Каждый раз, когда Лара входит в жизнь Живаго, она входит именно такой силой, какой ее описала в своем прощальном письме Тоня: Лара создана, «чтобы осложнять ее (жизнь — Г.К.) и сбивать с дороги». Дом между Садовой-Каретной и Садовой-Триумфальной, то есть дом, где Живаго заразился тифом, где росли Антипов, Галлиулин и Оля Демина, практически родной дом Лары, видится доктору в тифозном бреду. Знакомство с Ларой после ранения (а эти явления в судьбе Живаго в некоторой степени «сплетаются») очевидно сказывается на его взаимоотношениях с Тоней. Именно с Ларой связано пленение Живаго партизанами и последовавшая за побегом от партизан болезнь. В то же время как раз Ларе уготовано выхаживать доктора и после ранения, и после побега.

Смерть Живаго в романе представлена ступенчато, где основополагающие отметки — письмо Тони и разрыв с семьей, с жизнью в мире действительности и ее истории; разрушение двухнедельной райской жизни в первобытном Варыкино в качестве Адама и Евы, разрыв с «историей» по-веденяпински с отъездом Лары; смерть физическая после символического прекращения жизни в творчест­ве — после решения о возвращении на работу врачом. Отметим, что этот процесс постепенной смерти достаточно наглядно соотнесен с обломовским падением — после получения письма от Тони Живаго застывает перед окном, за которым начинает идти снег:

«Он ничего не видел кругом, ничего не сознавал. За окном пошел снег. Ветер нес его по воздуху вбок, все быстрее и все гуще, как бы этим все время что-то наверстывая, и Юрий Андреевич так смотрел перед собой в окно, как будто это не снег шел, а продолжалось чтение письма Тони и проносились и мелькали не сухие звездочки снега, а маленькие промежутки белой бумаги между маленькими черными буковками, белые, белые, без конца, без конца.

Юрий Андреевич непроизвольно застонал и схватился за грудь.

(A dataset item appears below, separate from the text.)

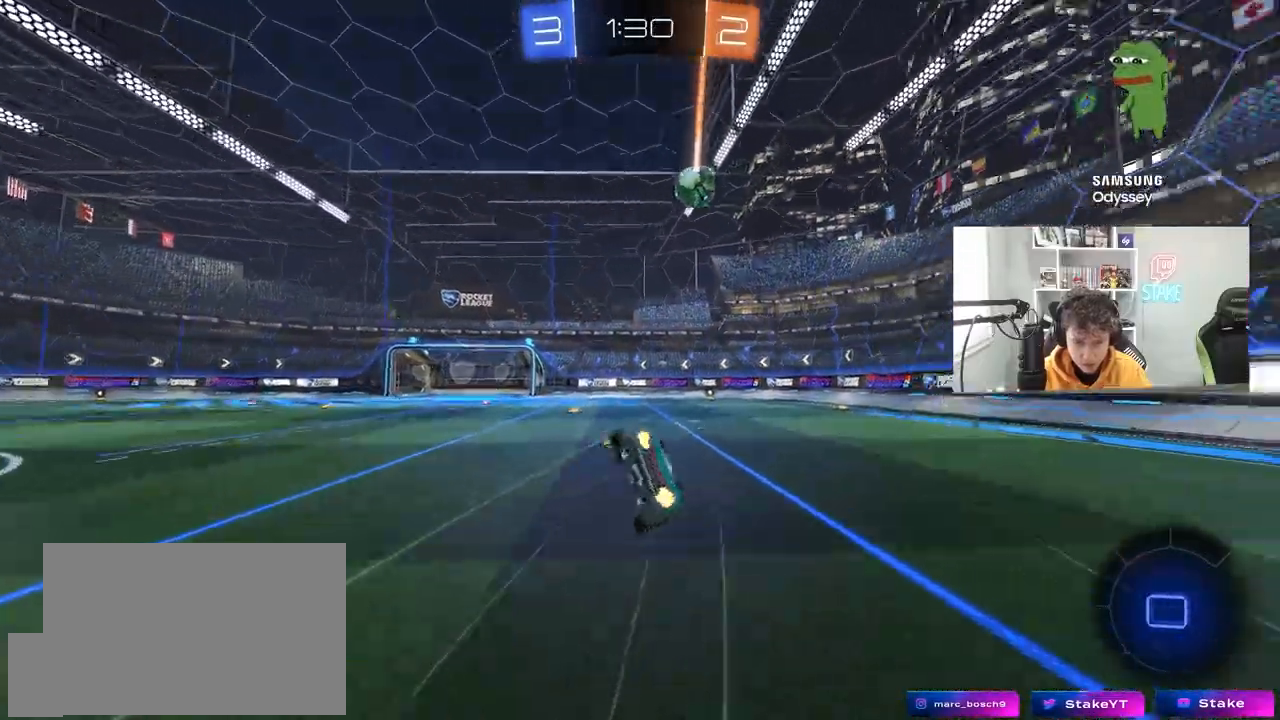
{"keys": ["d", "s", "shift"], "mouse": [], "mouse_move": "still", "events": [[33, "mouse_right", "up"], [183, "s", "up"], [183, "space", "up"], [317, "s", "down"]]}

Он почувствовал, что падает в обморок, сделал несколько ковыляющих шагов к дивану и повалился на него без сознания».

Это, как кажется, достаточно отчетливо отсылает к духовной «смерти» Обломова после решительного объяснения с Ильинской:

«Снег валил хлопьями и густо устилал землю.

— Снег, снег, снег! — твердил он бессмысленно, глядя на снег, густым слоем покрывший забор, плетень и гряды на огороде. — Все засыпал! — шепнул потом отчаянно, лег в постель и заснул свинцовым, безотрадным сном.

Уж было за полдень, когда его разбудил скрип двери с хозяйской половины; из двери просунулась обнаженная рука с тарелкой; на тарелке дымился пирог.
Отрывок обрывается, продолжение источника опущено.